Moraxella osloensis

Scientific classification
- Domain: Bacteria
- Kingdom: Pseudomonadati
- Phylum: Pseudomonadota
- Class: Gammaproteobacteria
- Order: Pseudomonadales
- Family: Moraxellaceae
- Genus: Moraxella
- Species: M. osloensis
- Binomial name: Moraxella osloensis Bøvre and Henriksen 1967 (Approved Lists 1980)

= Moraxella osloensis =

- Genus: Moraxella
- Species: osloensis
- Authority: Bøvre and Henriksen 1967 (Approved Lists 1980)

Species of bacterium

Moraxella osloensis is a Gram-negative oxidase-positive, aerobic bacterium within the family Moraxellaceae in the gamma subdivision of the purple bacteria.

Moraxella osloensis is a mutualistic symbiont of the slug-parasitic nematode Phasmarhabditis hermaphrodita. In nature, Phasmarhabditis hermaphrodita vectors M. osloensis into the shell cavity of the slug host in which the bacteria multiply and kill the slug.

== Lifecycle ==
This bacterium has been identified as one of the natural symbionts of a bacteria-feeding nematode, Phasmarhabditis hermaphrodita (Rhabditida: Rhabditidae), which is an endoparasite of slugs, including the slug Deroceras reticulatum (grey garden slug) which is one of the most serious agricultural and garden slug pests.

In nature, bacteria colonize the gut of nematode-infective juveniles which represent a specialized stage of development adapted for survival in the unfavorable environment. The infective juveniles seek out and enter the slug's shell cavity through the posterior mantle region. Once inside the shell cavity, the bacteria are released, and the infective juveniles resume growth, feeding on the multiplying bacteria. The infected slugs die in 4–10 days, and the nematodes colonize the entire carcass and produce next-generation infective juveniles, which leave the carcass to seek a new host. The bacteria are responsible for killing the slugs; nematodes without bacteria do not cause death.

== Biochemistry ==
The lipopolysaccharide, that is an endotoxin, from M. osloensis is a molluscicide for Deroceras reticulatum when applied by injection.

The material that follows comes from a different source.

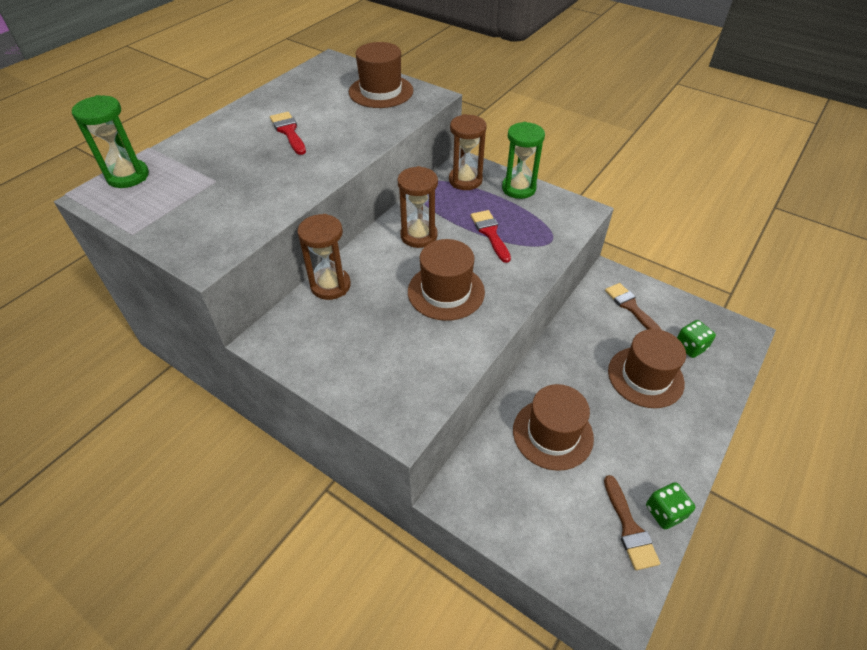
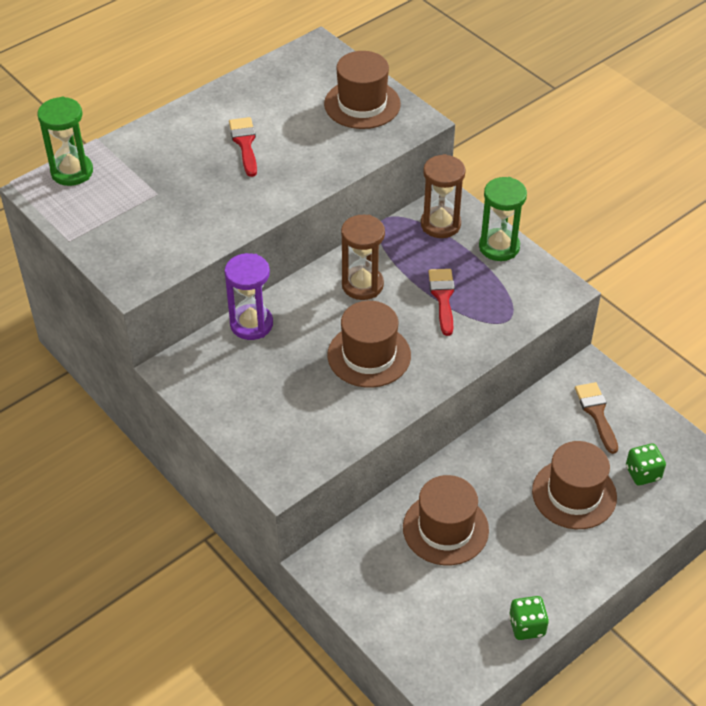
camera: 15 degrees right, 0 degrees up
(330, 285) = (251, 324): brown hourglass -> purple hourglass
(629, 527) = (484, 631): brown brush -> none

The lethality of these nematodes to slugs has been shown to correlate with the number of M. osloensis cells carried by infective juveniles. Tan and Grewal (2001) demonstrated that the 72-hour-old M. osloensis cultures inoculated into the shell cavity were highly pathogenic to the slug. They further reported that M. osloensis produced an endotoxin which was identified to be a rough type lipopolysaccharide with a molecular weight of 5300 KD, and the purified lipopolysaccharide was toxic to the slug with an estimated 50% lethal dose of 48 μg when injected into the shell cavity.

== Infections of humans ==
Although M. osloensis rarely infects humans, it can sometimes be found in a variety of tissues, where it sometimes causes disease. Antibiotics are usually effective against such infections.

== Odor ==
Moraxella osloensis has been found to be responsible for locker-room smell or shower-curtain odor.

== Classification ==
The species M. osloensis was proposed in 1967; the bacteria which are now considered to be M. osloensis would previously have been considered to be Moraxella nonliquefaciens or Mima polymorpha (var.) oxidans.